Activity 1: In the passage on "Paper Pills," where does Dr. Reefy put the pieces of paper on which he writes his thoughts?
Activity 2: According to the passage on "Paper Pills," what does the narrator use imagery and symbolism to describe? List each one.
Activity 3: Write the next part of the passage on "Paper Pills," picking up after its last sentence.

“Paper Pills” is a short story written by Sherwood Anderson in his most recognized book, Winesburg, Ohio, which has several interrelated stories (Belasco 859). The story is about an older physician, named Dr. Reefy, who is distanced from society, and only expresses his thoughts on pieces of paper, which he stuffs into his pockets (Bort). Eventually, he meets a younger woman who he marries and shares those crumbled pieces of paper with for a brief period before her death. The story is recounted by an unknown narrator, which is the same narrator throughout the book—using several instances of imagery and symbolism to describe Dr. Reefy’s hands, truths, and his courtship and relationship with the younger woman.

Extracted material:
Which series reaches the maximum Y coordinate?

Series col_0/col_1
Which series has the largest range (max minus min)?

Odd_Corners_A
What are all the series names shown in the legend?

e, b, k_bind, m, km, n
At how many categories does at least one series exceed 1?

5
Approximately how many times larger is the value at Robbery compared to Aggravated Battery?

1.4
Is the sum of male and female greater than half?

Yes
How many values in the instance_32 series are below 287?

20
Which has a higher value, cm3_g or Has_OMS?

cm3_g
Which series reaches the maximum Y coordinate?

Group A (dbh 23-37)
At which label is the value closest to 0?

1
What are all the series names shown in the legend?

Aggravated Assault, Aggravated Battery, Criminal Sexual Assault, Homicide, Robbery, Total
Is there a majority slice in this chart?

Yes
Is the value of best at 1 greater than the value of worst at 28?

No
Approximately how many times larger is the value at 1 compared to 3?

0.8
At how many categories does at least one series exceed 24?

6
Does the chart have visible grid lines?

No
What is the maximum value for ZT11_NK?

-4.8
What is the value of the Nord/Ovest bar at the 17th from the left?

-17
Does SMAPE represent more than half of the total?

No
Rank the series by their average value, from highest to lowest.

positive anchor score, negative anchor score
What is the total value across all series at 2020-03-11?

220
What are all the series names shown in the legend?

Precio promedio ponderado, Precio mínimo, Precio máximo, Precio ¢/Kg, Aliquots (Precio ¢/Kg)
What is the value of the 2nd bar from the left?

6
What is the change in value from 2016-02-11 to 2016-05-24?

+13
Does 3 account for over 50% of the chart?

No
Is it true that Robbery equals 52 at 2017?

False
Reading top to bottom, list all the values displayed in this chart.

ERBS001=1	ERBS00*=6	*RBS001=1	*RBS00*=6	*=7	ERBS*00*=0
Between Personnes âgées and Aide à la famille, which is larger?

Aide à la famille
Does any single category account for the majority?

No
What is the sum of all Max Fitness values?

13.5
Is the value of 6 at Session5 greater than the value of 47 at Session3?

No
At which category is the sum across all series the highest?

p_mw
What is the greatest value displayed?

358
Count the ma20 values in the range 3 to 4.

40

Exercise answer 1: He stuffs them into his pockets.

Exercise answer 2: Dr. Reefy's hands; his truths; his courtship of and relationship with the younger woman

Exercise answer 3:
The description of Dr. Reefy’s hands is a prominent image used throughout “Paper Pills”. His hands are described as enormous with “extraordinarily large” knuckles and when closed resemble “clusters of unpainted wooden balls as large as walnuts fastened together by steel rods” (Anderson 867). This description implies that his hands are rough in appearance and adds to his mien as an older-meek man. Later in the story, the narrator compares Doctor Reefy’s hands to “gnarled apples,” which image also symbolizes his courtship with the younger woman (Anderson 867). According to Epifanio San Juan Jr., these images of Doctor Reefy’s hands fuse together different “figurative patterns” in the story. San Juan states, “The story of his courtship is…compared to ‘twisted little apples’ which in turn evoke the image of his gnarled knuckles, and therefore the hands that write down his thoughts.”
“Paper Pills” is connected to the first story of Anderson’s book, Winesburg, Ohio, when the narrator describes Doctor Reefy working “ceaselessly” ...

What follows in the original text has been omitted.